It was taken, and hard wrung—just that one moment’s understanding—and the two fell apart.
“Thank you, sir,” said the boy simply. “I did not do it, of course.”
The father laughed; it wrung one to hear him, and to see his face.
“One of your judges, Hughie,” he said, wheezing hilariously—“old Crosson; you know him—told me not to lose heart—that appearances weren’t always to be trusted. He ought to know, eh, after three attempts?”
“I wanted you just to hear me say,” said the other hurriedly, “that I’m glad it’s come—not the way it has, but the truth. I’ve behaved like a blackguard, sir, and it’s been weighing on me; you don’t know how it’s been weighing. It’s been making my life hell for some little time past. But now you know, and it’s the worst of me—bad enough, but not the unutterable brute they’d make me out.” He turned to me. “So they got at you, Viv.,” he said. “Never mind, old boy; you meant the best.”
“It was an infamous breach of confidence,” I burst out. “It was that Sergeant led me on.”

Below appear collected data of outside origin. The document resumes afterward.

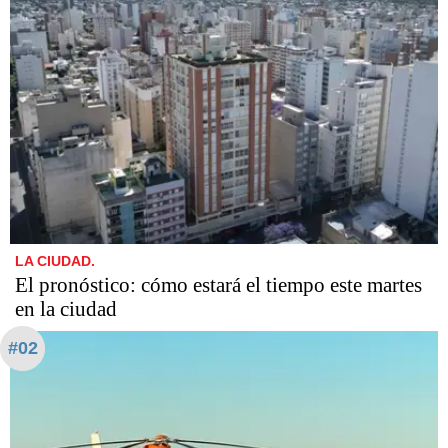
LA CIUDAD.
El pronóstico: cómo estará el tiempo este martes
en la ciudad
#02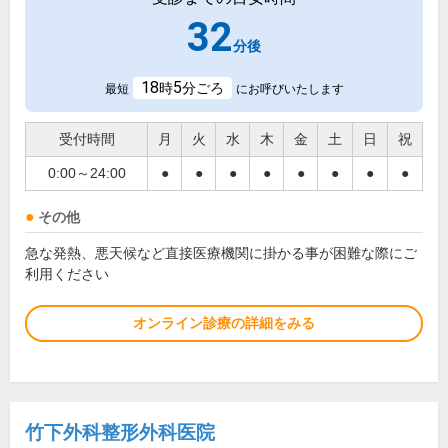
32
分後
18
5
時
分ごろ
最短
にお呼びいたします
受付時間
月
火
水
木
金
土
日
祝
0:00～24:00
●
●
●
●
●
●
●
●
その他
急な発熱、悪天候など直接医療機関に掛かる事が困難な際にご
利用ください
オンライン診療の詳細をみる
竹下外科整形外科医院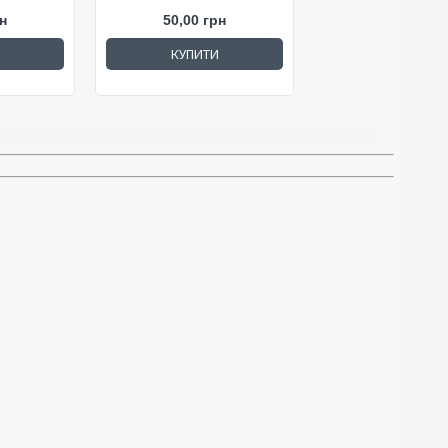
н
50,00 грн
КУПИТИ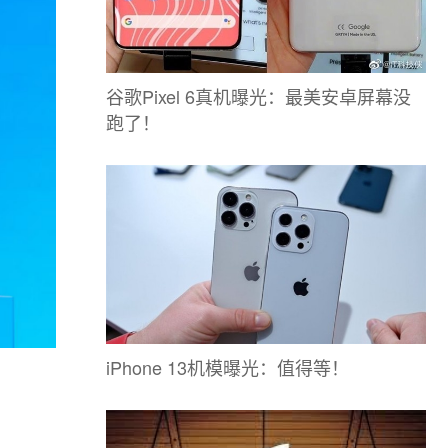
谷歌Pixel 6真机曝光：最美安卓屏幕没
跑了！
iPhone 13机模曝光：值得等！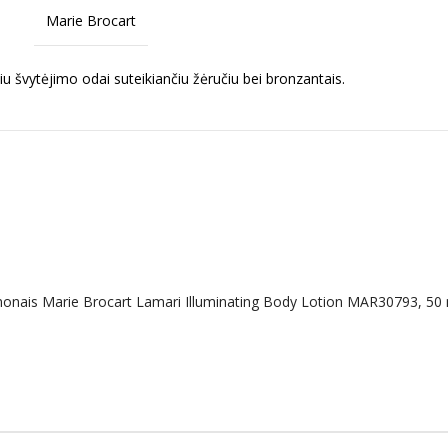
Marie Brocart
u švytėjimo odai suteikiančiu žėručiu bei bronzantais.
omonais Marie Brocart Lamari Illuminating Body Lotion MAR30793, 50 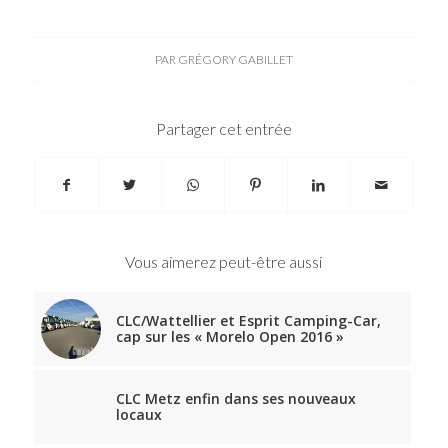
PAR
GRÉGORY GABILLET
Partager cet entrée
Vous aimerez peut-être aussi
CLC/Wattellier et Esprit Camping-Car,
cap sur les « Morelo Open 2016 »
CLC Metz enfin dans ses nouveaux
locaux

“Yes,” said Hugh: “I supposed he was at the bottom of all this. But I can’t help his witnesses. It was the truth I told.”

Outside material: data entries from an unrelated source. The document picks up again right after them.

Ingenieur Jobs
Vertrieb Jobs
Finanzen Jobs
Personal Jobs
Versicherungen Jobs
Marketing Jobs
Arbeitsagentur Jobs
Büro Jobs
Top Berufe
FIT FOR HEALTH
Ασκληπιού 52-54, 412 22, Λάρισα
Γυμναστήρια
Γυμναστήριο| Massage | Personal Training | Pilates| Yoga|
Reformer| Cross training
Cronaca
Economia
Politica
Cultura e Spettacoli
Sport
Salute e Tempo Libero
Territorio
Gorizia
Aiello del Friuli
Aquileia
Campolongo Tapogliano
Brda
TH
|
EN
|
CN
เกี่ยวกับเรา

“He has betrayed the house,” I said hotly. “He was engaged to serve.”
But to this Sir Calvin, greatly to my surprise and indignation, demurred, in a hoarse broken way: “If he thought his duty lay this road, it was his business like an honest man to take it. We want no absolution on sufferance—eh, Hughie, my boy?”
“No, sir, no. You will see that I am properly advised as to the best way to go to clear myself. Thank God my mother isn’t alive!”